The European Society of Urological Oncology (ESUO) has questioned the need for removal of the seminal vesicles during radical prostatectomy in patients with a PSA level < 10 ng/ml (except when the biopsy Gleason score is > 6 or >50 percent of the biopsy cores are positive. Secin et al. used independent data from 1,406 men who underwent radical prostatectomy and seminal vesicle removal between 1998 and 2004 to evaluate the accuracy of the proposed ESUO algorithm. Among patients who had seminal vesicles invasion, 81/90 were positive at a 90 percent sensitivity level, while 656/1,316 patients without seminal vesicle invasion were negative with 50 percent specificity. The negative predictive value was 98.6 percent. The authors suggest that a more formal decision analysis is needed to determine the clinical value of the European Society of Urological Oncology algorithm.
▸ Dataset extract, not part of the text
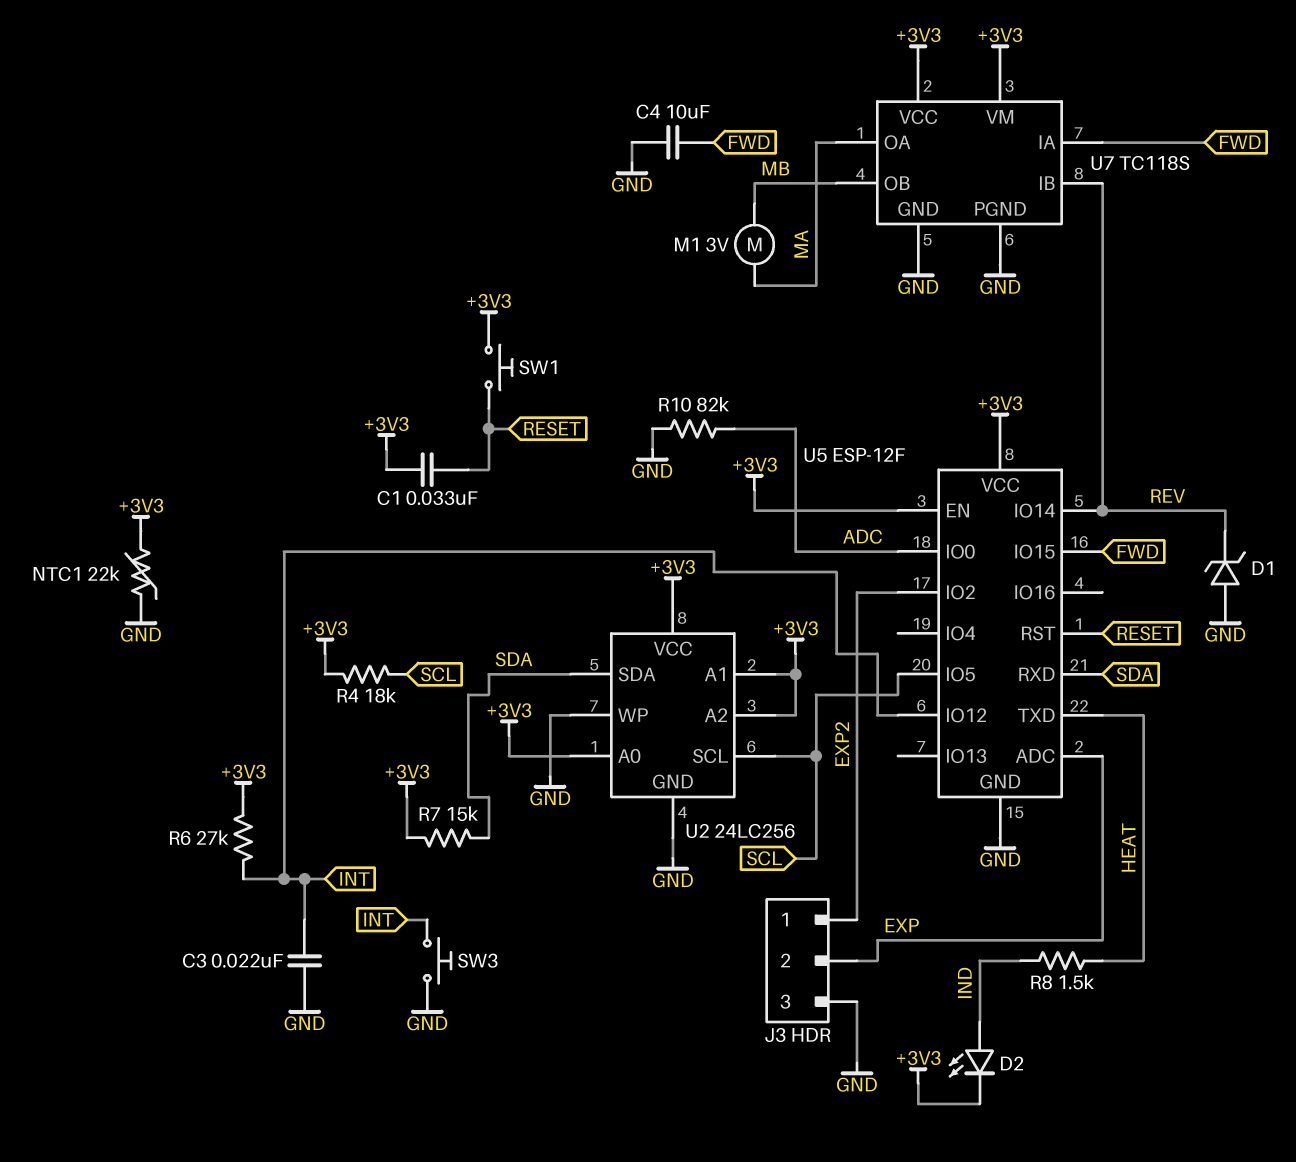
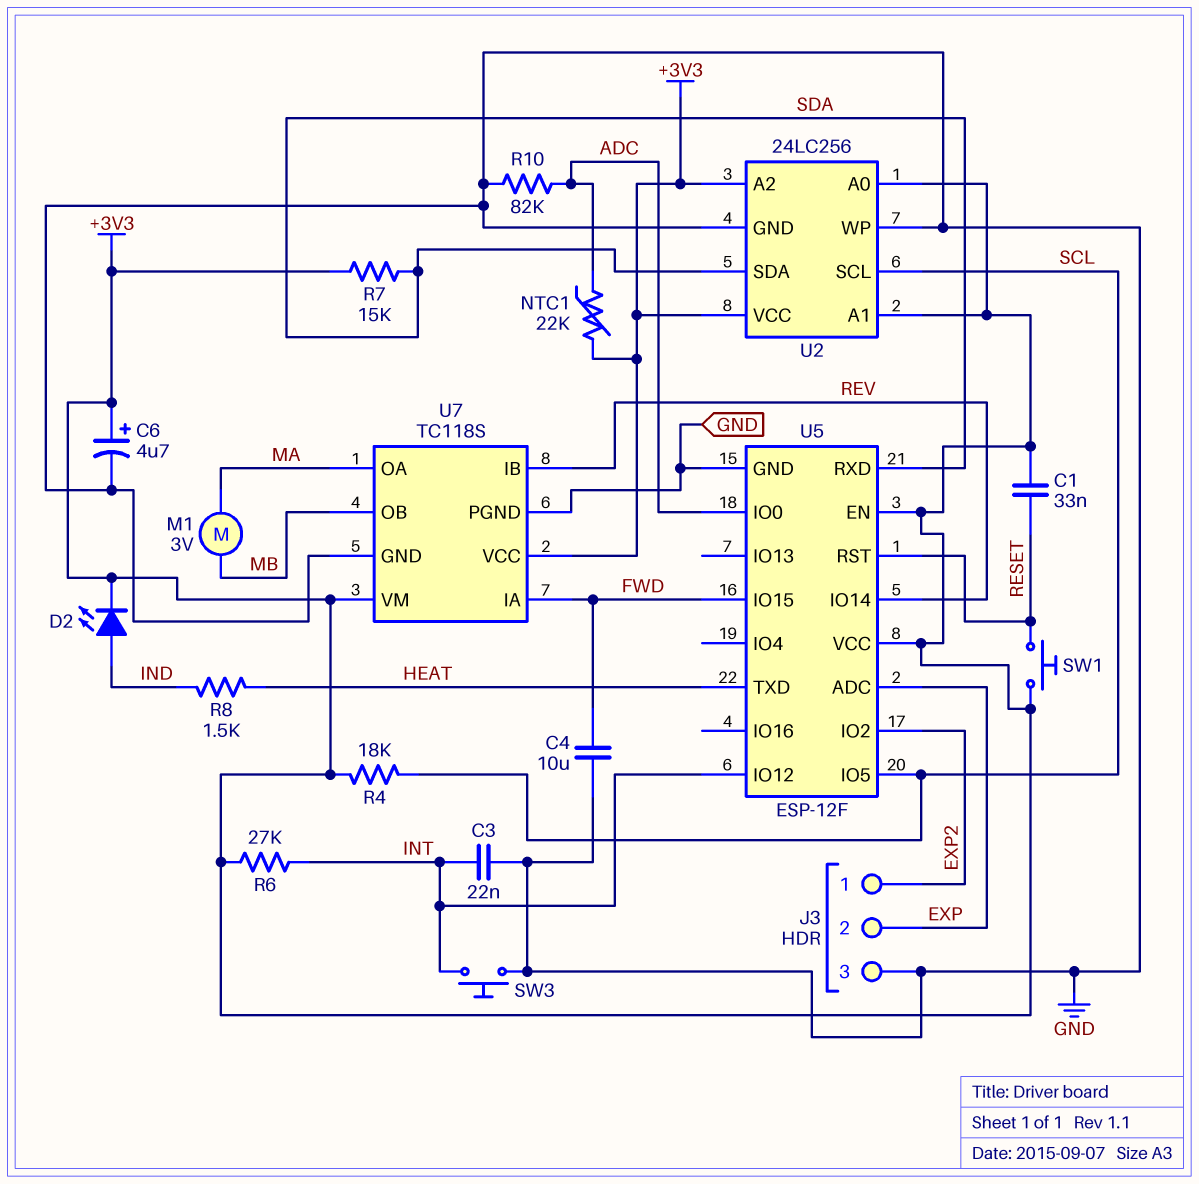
C6: none -> 4.7uF (plus +3V3, minus GND)
D1: zener (A GND, K REV) -> none
NTC1: 22k (+3V3, GND) -> 22k (+3V3, ADC)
Pinkawa et al. have carried out a matched-pair comparative analysis of quality of life before and after first-line treatment of 104 prostate cancer patents with iodine-125 brachytherapy (n = 52) as compared to external beam radiation therapy (EBRT, n = 52). Patient pairs were matched according to age (± 5 years), prostate volume (± 10 cm3, use of antiandrogens, and erectile function. Urinary function/bother scores decreased significantly more after brachytherapy at 1 month after treatment and at a median of 16 months after treatment. Bowel function/bother scores tended to be higher after brachytherapy, with a lower percentage of patients with painful bowel movements and rectal bleeding. No differences were observed with respect to erectile dysfunction.

Poniard Pharmaceuticals has announced that results of a Phase II clinical trial of picoplatin (together with docetaxel and prednisone) in first-line treatment of metastatic, hormone refractory prostate cancer will be presented at the ASCO 2009 Genitourinary Cancers Symposium, in Orlando, Florida in February.